The order is seen as meaning more US forces and military hardware moving into Iraq and Syria.
Trump on Saturday also signed an order imposing a five-year lobbying ban on members of his administration, and a lifetime ban on officials lobbying for a foreign country.
“We have to get rid of ISIS. We have no choice,” he told Fox News in an interview broadcast Thursday, using one of the acronyms for the jihadist group. “This is evil. This is a level of evil that we haven’t seen.”
His predecessor Barack Obama took a longer term view of the anti-IS fight, with a more cautious commitment of US forces, instead ramping up an air war against the violent extremists.
“President Trump might be looking for something with quicker results, that could put some more options on the table,” retired lieutenant general David Barno, who led coalition forces in Afghanistan from 2003 to 2005, told National Public Radio on Friday.
The Wall Street Journal reported that Trump wants the Pentagon to come up with a new set of options for a tougher campaign against IS.
The United States currently has 5,000 troops in Iraq and 500 in Syria as “advisers” — but also US artillery and aircraft to help in the fight.
They have provided substantial support to the assault led by Iraqi forces on Islamic State’s hold on the key city of Mosul.
The slow, steady assault has driven IS fighters out of part of the city on the east bank of the Tigris River, and forces are now preparing an assault on IS-held Mosul neighborhoods on the river’s west bank.

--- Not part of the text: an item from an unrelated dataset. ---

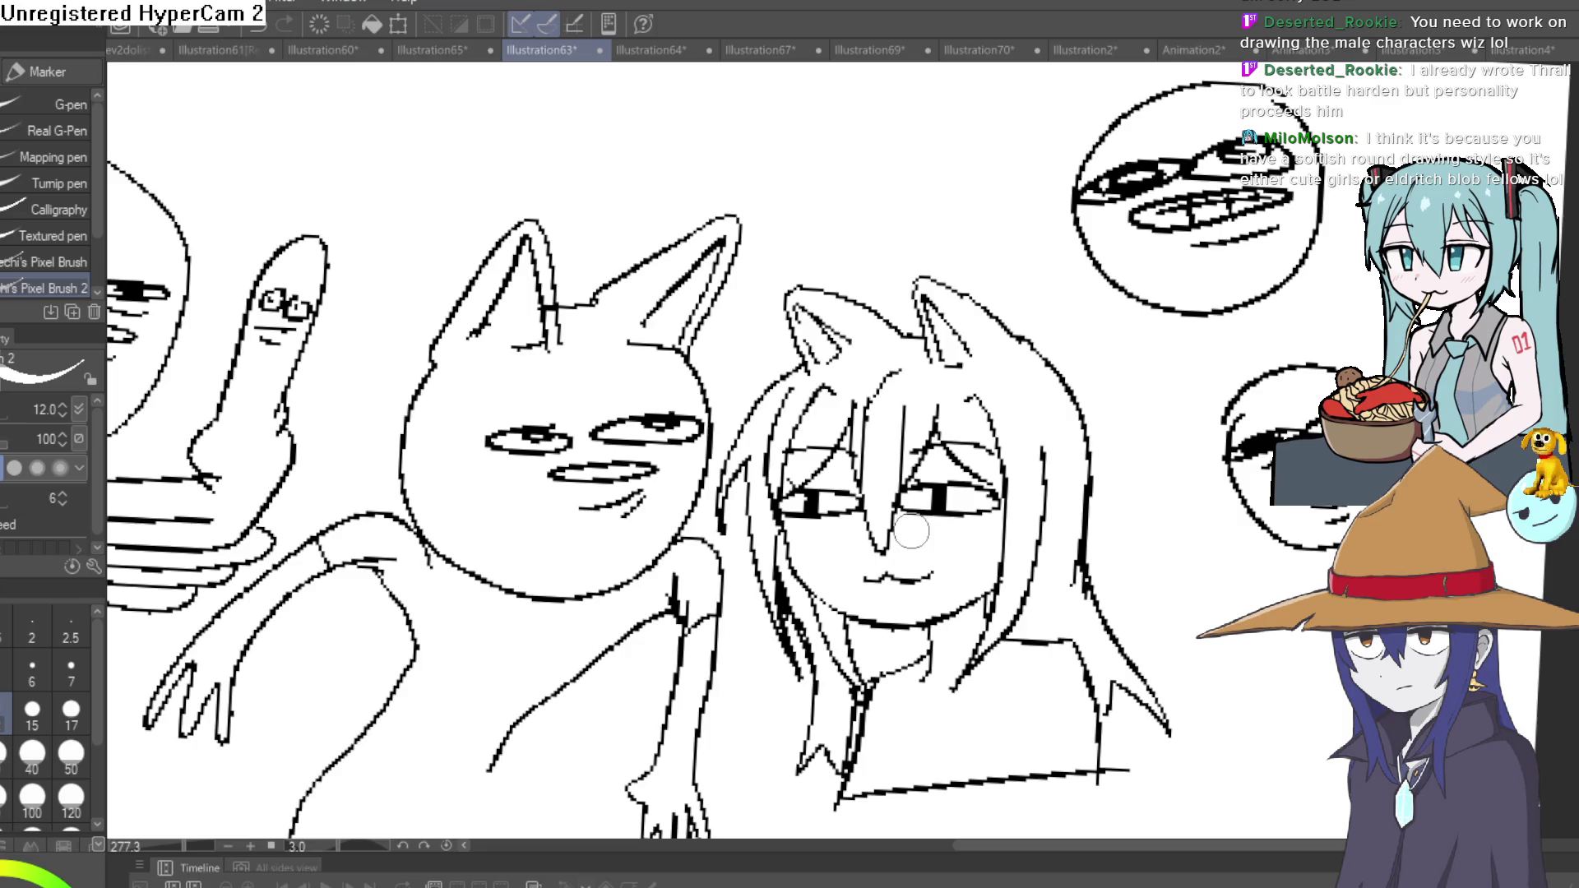
{"action": "left_click", "coordinate": [446, 52]}
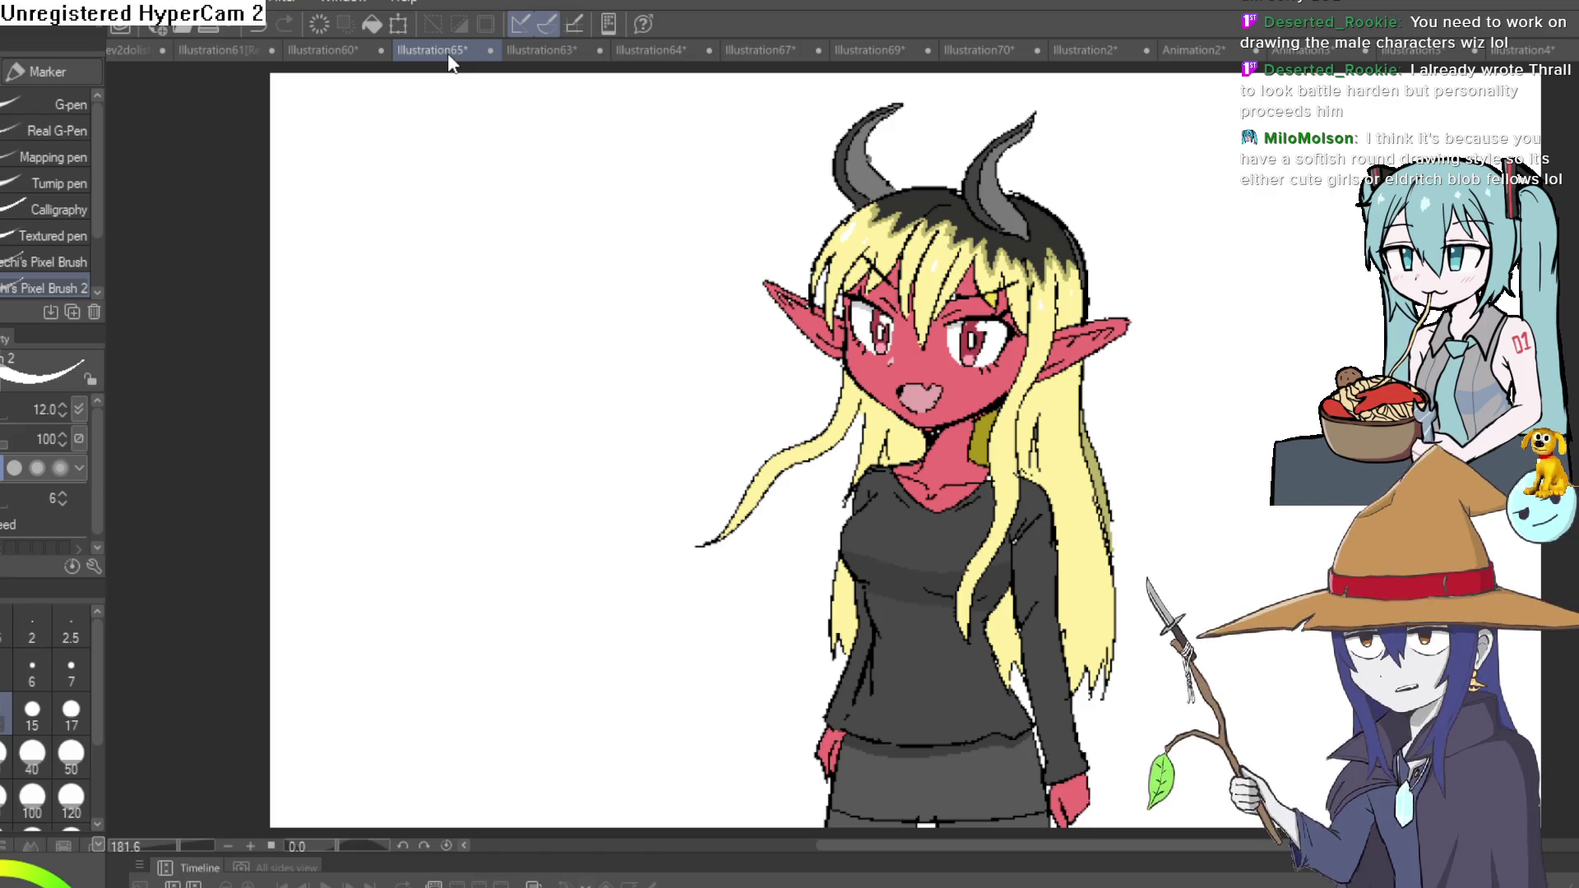
Switch through the three-girl canvas to the Illustration61 restored sketch canvas.
{"action": "left_click", "coordinate": [348, 48]}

According to reports, an escalation of the US role could involve more US armor and helicopters engaging in the assaults on IS positions together with Iraqi, Turkish and Kurdish forces.

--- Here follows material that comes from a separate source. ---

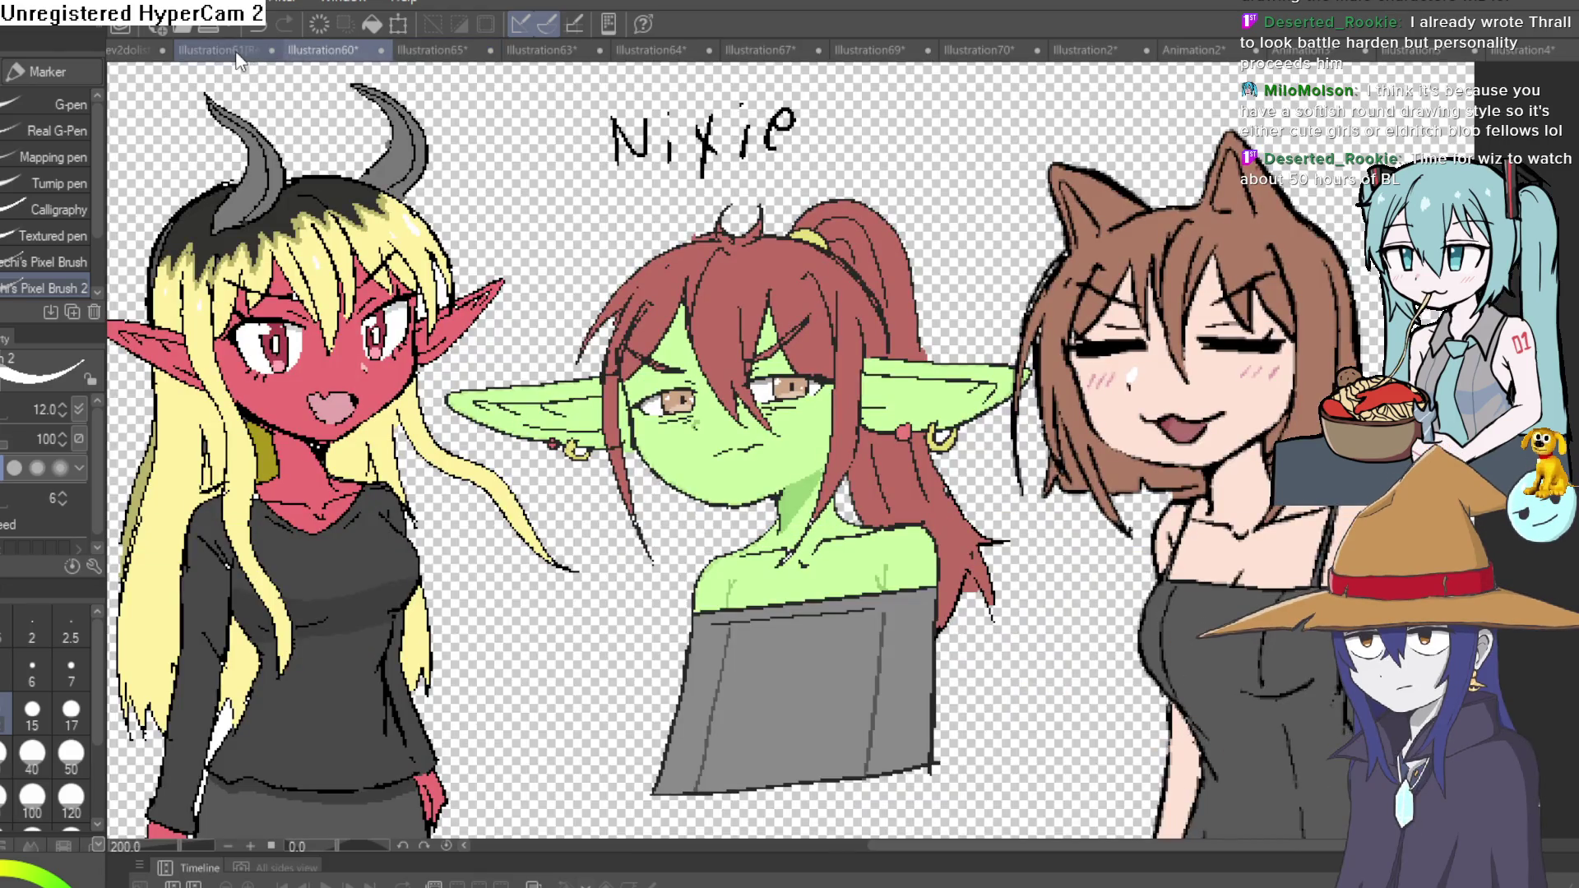
{"action": "left_click", "coordinate": [236, 51]}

Trump “could elect to put American boots on the ground in larger numbers,” Barno said. “That all entails new uses of military power… and that opens the prospect of a deeper involvement with more casualties.”
Also Saturday, Trump acted to fulfill a key portion of his pledge to “drain the swamp” in Washington, banning administration officials from ever lobbying the US on behalf of a foreign government and imposing a separate five-year ban on other lobbying.
Administration officials described the bans as historic in scope. But it was not immediately clear how either one would be enforced.
Trump has said individuals who want to aid him in his quest to “Make America Great Again” should focus on the jobs they will be doing to help the American people, and not thinking about the future income they could rake in by peddling their influence after serving in government.
“Most of the people standing behind me will not be able to go to work,” Trump joked, referring to an array of White House officials lined up behind him as he sat at his desk in the Oval Office. The officials included Vice President Mike Pence, chief of staff Reince Priebus, senior strategist Steve Bannon and counselor Kellyanne Conway. “So you have one last chance to get out.”
Trump said he talked about the ban a lot during the campaign and “we’re now putting it into effect.”
Some have argued that the ban could make it difficult for Trump to fill thousands of jobs across the administration, saying some candidates may chafe at being asked to agree to the ban and turn down job offers as a result.
The phrase “‘drain the swamp'” became a staple of the final month of Trump’s presidential campaign, with crowds chanting it as loudly as they had been shouting “build the wall” and “lock her up,” references to the wall Trump wants built on the US-Mexico border and his defeated opponent, Hillary Clinton, respectively.